* _Exercise directions_
Where the listing shows an image, skip it and output all other material unchanged.

* _Material provided_
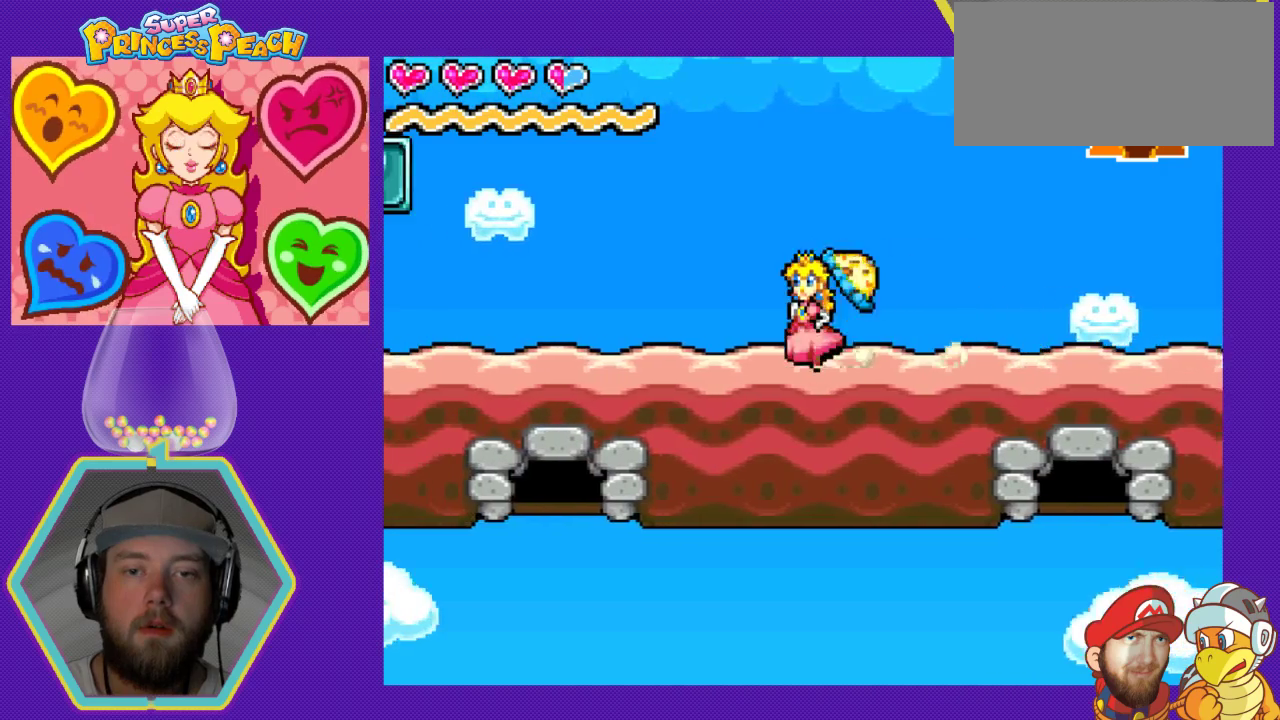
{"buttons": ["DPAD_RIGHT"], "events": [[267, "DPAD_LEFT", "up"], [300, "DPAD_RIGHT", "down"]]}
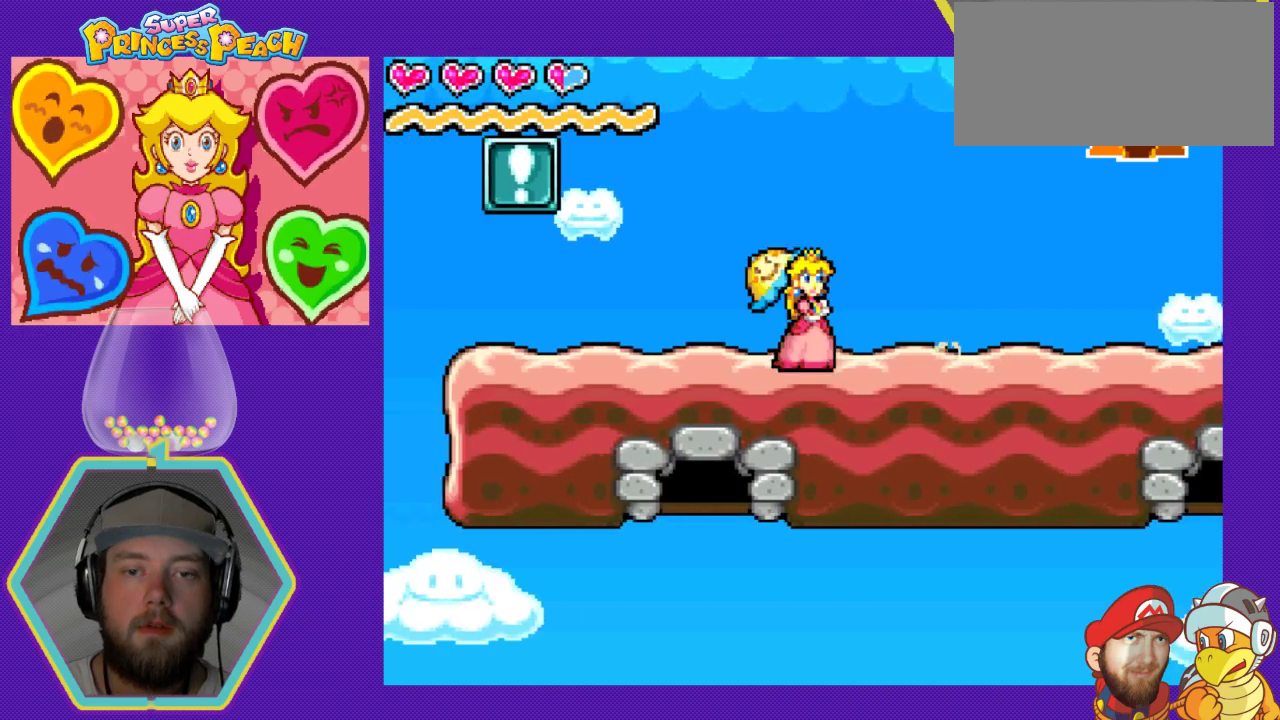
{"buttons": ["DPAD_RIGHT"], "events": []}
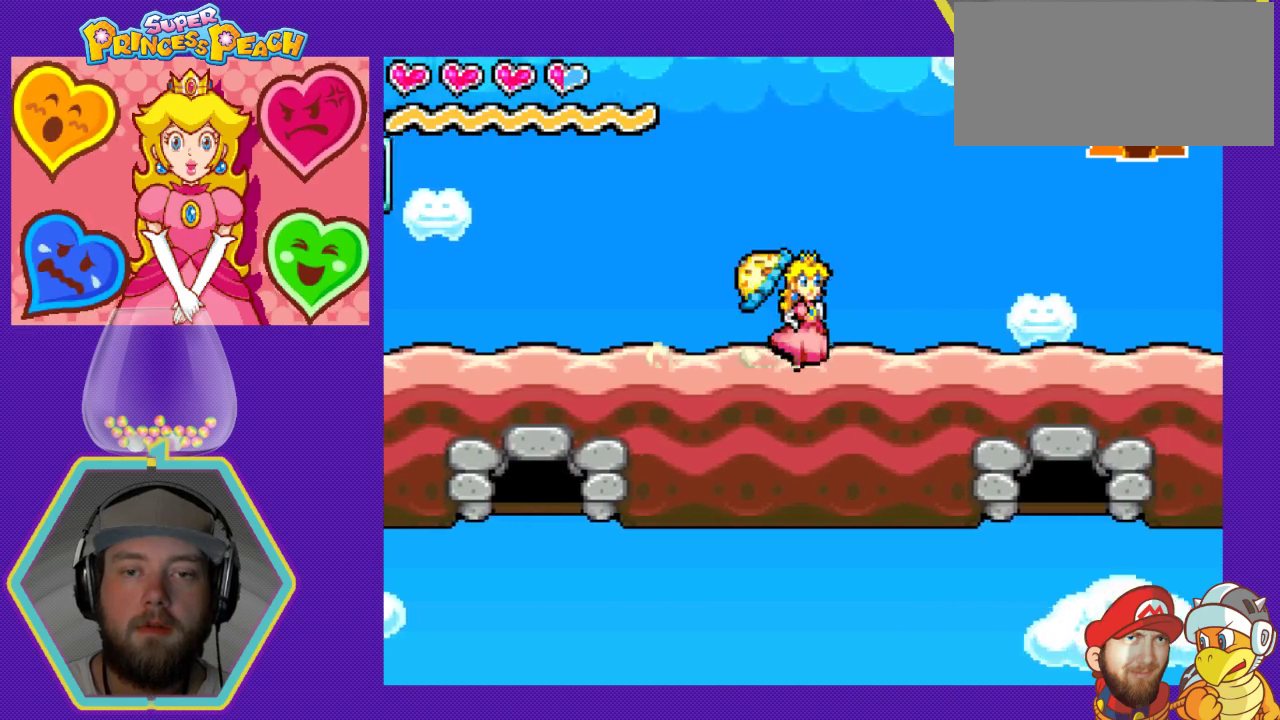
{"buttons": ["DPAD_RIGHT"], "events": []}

* _Solution to the problem_
{"buttons": ["DPAD_RIGHT"], "events": [[267, "DPAD_LEFT", "up"], [300, "DPAD_RIGHT", "down"]]}
{"buttons": ["DPAD_RIGHT"], "events": []}
{"buttons": ["DPAD_RIGHT"], "events": []}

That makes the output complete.